Tourettes. We all have our own challenges. Mine has a name. It is a name that will be with me forever. So what do I do? For me, l just move on, When I was twelve years old I was diagnosed with Tourette Syndrome. I couldn’t control the tics that my body was doing, I was having a harder time in school, and my teachers and family were becoming less patient. I had been already been diagnosed with ADD which made school and other work harder and while my Tourettes was not as severe as some other cases, it was still a struggle.
Tourette Syndrome (TS) is a neurological disorder in which causes involuntary motor and/or vocal tics and twitches. TS has coexisting conditions such as ADD/ADHD, speech and motor skill deficiencies, and Obsessive Compulsive Disorder. Although 1 out of 100 children have Tourette Syndrome, it is a commonly misunderstood disorder and there is no cure. When I was first diagnosed, my tics included various vocal, facial and motor tics. Tics are like a sneeze in that you can’t stop them from happening.
Having TS can feel like being a puppet on a string with someone pulling your body in ways that you can’t stop. lt can be so consuming to try to do the tic or try to stop from doing it, that you can’t think of anything else. Tics wax and wane so you never know what each week will bring.
Despite the complications and difficulties resulting from various symptoms, the personal philosophy that I have developed has always been to deal with “the hand I’ve been dealt” and keep moving forward.
I have personal goals to accomplish and I can’t let a few mild learning difficulties get in my way. On a positive note, people with Tourettes often have gifts that help them excelto great heights. Mozart, Howard Hughes, David Beckham were all exceptional individuals with Tourettes.
Seventh grade was a transitional year academically as well as personally. I was starting Middle School, I now had new classmates wondering why I was making strange noises and head motions. I learned very quickly that education and advocacy is key for people with TS.
Ilt is important to explain what TS is all about and that the tics are not controllable and cannot be stopped. once my teachers and peers understood why my hands were shaking or my eyes and mouth were stretching, it was almost as if they didn’t notice it any longer. While classes such as English and Math were now much harder, I was doing very well in Social Studies.

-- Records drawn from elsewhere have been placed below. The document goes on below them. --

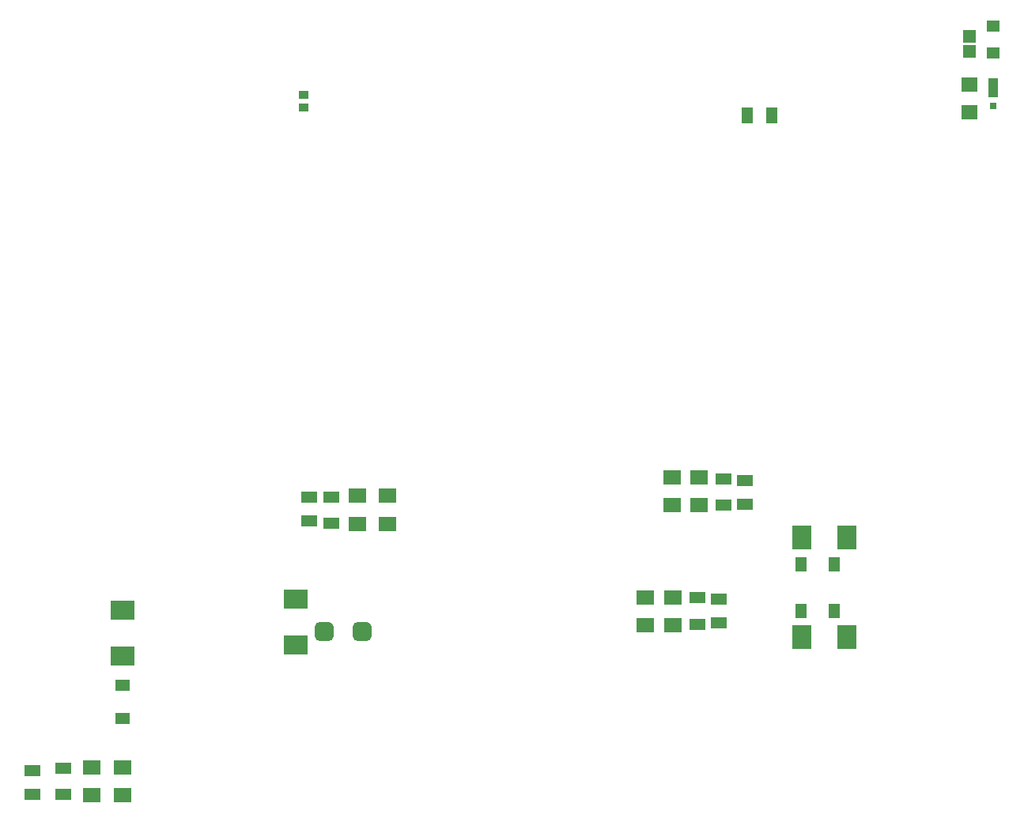
<source format=gbp>
G04*
G04 #@! TF.GenerationSoftware,Altium Limited,CircuitMaker,2.2.1 (2.2.1.6)*
G04*
G04 Layer_Color=16770453*
%FSLAX44Y44*%
%MOMM*%
G71*
G04*
G04 #@! TF.SameCoordinates,19C9E3CA-E082-4F8C-9F67-3D0F94DA41C6*
G04*
G04*
G04 #@! TF.FilePolarity,Positive*
G04*
G01*
G75*
%ADD48R,1.0000X0.9000*%
%ADD89R,2.6000X2.1000*%
%ADD90R,1.9000X1.5000*%
%ADD92R,0.8000X0.8000*%
%ADD93R,1.1000X2.0000*%
%ADD95R,2.1000X2.6000*%
G04:AMPARAMS|DCode=100|XSize=2mm|YSize=2mm|CornerRadius=0.5mm|HoleSize=0mm|Usage=FLASHONLY|Rotation=90.000|XOffset=0mm|YOffset=0mm|HoleType=Round|Shape=RoundedRectangle|*
%AMROUNDEDRECTD100*
21,1,2.0000,1.0000,0,0,90.0*
21,1,1.0000,2.0000,0,0,90.0*
1,1,1.0000,0.5000,0.5000*
1,1,1.0000,0.5000,-0.5000*
1,1,1.0000,-0.5000,-0.5000*
1,1,1.0000,-0.5000,0.5000*
%
%ADD100ROUNDEDRECTD100*%
%ADD261R,1.8000X1.5000*%
%ADD262R,1.4500X1.3500*%
%ADD263R,1.4000X1.3000*%
%ADD264R,1.6000X1.2000*%
%ADD265R,1.7000X1.1500*%
%ADD266R,1.8000X1.3000*%
%ADD267R,1.2000X1.6000*%
%ADD268R,1.2000X1.7500*%
D48*
X579120Y1187850D02*
D03*
Y1174350D02*
D03*
D89*
X384810Y586740D02*
D03*
Y635740D02*
D03*
X570230Y598170D02*
D03*
Y647170D02*
D03*
D90*
X636380Y727950D02*
D03*
Y757950D02*
D03*
X668130Y727950D02*
D03*
Y757950D02*
D03*
X351790Y437120D02*
D03*
Y467120D02*
D03*
X384810Y437120D02*
D03*
Y467120D02*
D03*
X973100Y747960D02*
D03*
Y777960D02*
D03*
X1002310Y747960D02*
D03*
Y777960D02*
D03*
X973970Y649110D02*
D03*
Y619110D02*
D03*
X944760Y649110D02*
D03*
Y619110D02*
D03*
D92*
X1316990Y1176020D02*
D03*
D93*
Y1195020D02*
D03*
D95*
X1111780Y607060D02*
D03*
X1160780D02*
D03*
X1111780Y713740D02*
D03*
X1160780D02*
D03*
D100*
X601030Y613110D02*
D03*
X641030D02*
D03*
D261*
X1291590Y1168654D02*
D03*
Y1198654D02*
D03*
D262*
Y1233810D02*
D03*
Y1250310D02*
D03*
D263*
X1316990Y1261640D02*
D03*
Y1232640D02*
D03*
D264*
X384810Y519210D02*
D03*
Y555210D02*
D03*
D265*
X584310Y756970D02*
D03*
Y731470D02*
D03*
X288290Y463600D02*
D03*
Y438100D02*
D03*
X1051450Y774750D02*
D03*
Y749250D02*
D03*
X1023500Y622250D02*
D03*
Y647750D02*
D03*
D266*
X608440Y728950D02*
D03*
Y756950D02*
D03*
X321310Y438120D02*
D03*
Y466120D02*
D03*
X1028590Y748000D02*
D03*
Y776000D02*
D03*
X1000640Y648690D02*
D03*
Y620690D02*
D03*
D267*
X1147030Y635000D02*
D03*
X1111030D02*
D03*
X1147030Y684530D02*
D03*
X1111030D02*
D03*
D268*
X1079800Y1165860D02*
D03*
X1053800D02*
D03*
M02*

</source>
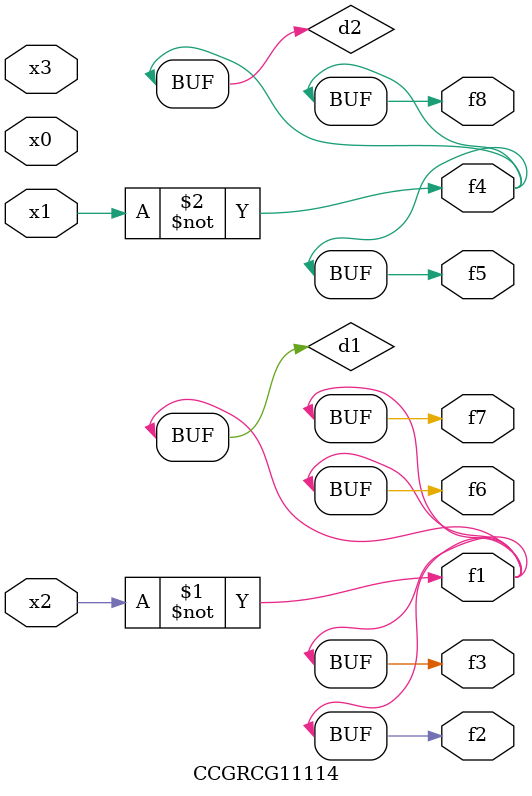
<source format=v>
module CCGRCG11114(
	input x0, x1, x2, x3,
	output f1, f2, f3, f4, f5, f6, f7, f8
);

	wire d1, d2;

	xnor (d1, x2);
	not (d2, x1);
	assign f1 = d1;
	assign f2 = d1;
	assign f3 = d1;
	assign f4 = d2;
	assign f5 = d2;
	assign f6 = d1;
	assign f7 = d1;
	assign f8 = d2;
endmodule

</source>
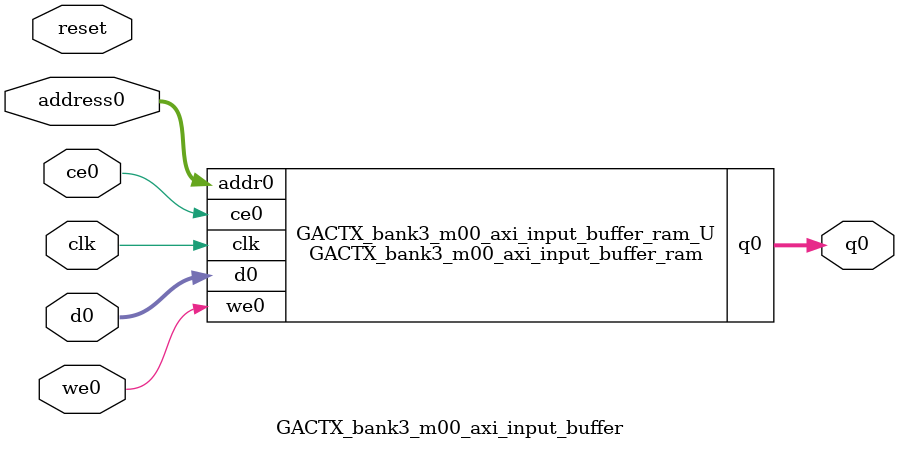
<source format=v>
`timescale 1 ns / 1 ps
module GACTX_bank3_m00_axi_input_buffer_ram (addr0, ce0, d0, we0, q0,  clk);

parameter DWIDTH = 32;
parameter AWIDTH = 13;
parameter MEM_SIZE = 8192;

input[AWIDTH-1:0] addr0;
input ce0;
input[DWIDTH-1:0] d0;
input we0;
output reg[DWIDTH-1:0] q0;
input clk;

(* ram_style = "block" *)reg [DWIDTH-1:0] ram[0:MEM_SIZE-1];




always @(posedge clk)  
begin 
    if (ce0) 
    begin
        if (we0) 
        begin 
            ram[addr0] <= d0; 
        end 
        q0 <= ram[addr0];
    end
end


endmodule

`timescale 1 ns / 1 ps
module GACTX_bank3_m00_axi_input_buffer(
    reset,
    clk,
    address0,
    ce0,
    we0,
    d0,
    q0);

parameter DataWidth = 32'd32;
parameter AddressRange = 32'd8192;
parameter AddressWidth = 32'd13;
input reset;
input clk;
input[AddressWidth - 1:0] address0;
input ce0;
input we0;
input[DataWidth - 1:0] d0;
output[DataWidth - 1:0] q0;



GACTX_bank3_m00_axi_input_buffer_ram GACTX_bank3_m00_axi_input_buffer_ram_U(
    .clk( clk ),
    .addr0( address0 ),
    .ce0( ce0 ),
    .we0( we0 ),
    .d0( d0 ),
    .q0( q0 ));

endmodule


</source>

I recognized that I had a strong interest in History, Governments and Politics, l enjoyed learning facts, dates and outcomes. By the eighth grade, while I continued to struggle a bit academically, I started taking drum lessons. Drumming was a significant help with relieving stress. I realized that I was completely focused on the task of drumming and rhythm and my tics became nonexistent. Discovering new hobbies and passions alleviated stress, reduced tics and helped me gain confidence in my abilities and accomplishments.
Starting high school brought new opportunities and new challenges. Freshman year turned out to be my strongest academic year in nearly a decade and made me feel more confident to explore other activities. I enjoyed participating in the debate club, which covered social issues and since a hobby of mine is classic movies l joined the film club.
While I may not always be comfortable discussing or promoting awareness of Tourette Syndrome, I do not let my tics or accompanying conditions control me, With symptoms that constantly change, I may face new challenges any given day; but I will not let them get in my way of my long term goals. we all face challenges, how we handle them or prevail over them is the real test. As the Elvis song says, l’m moving on.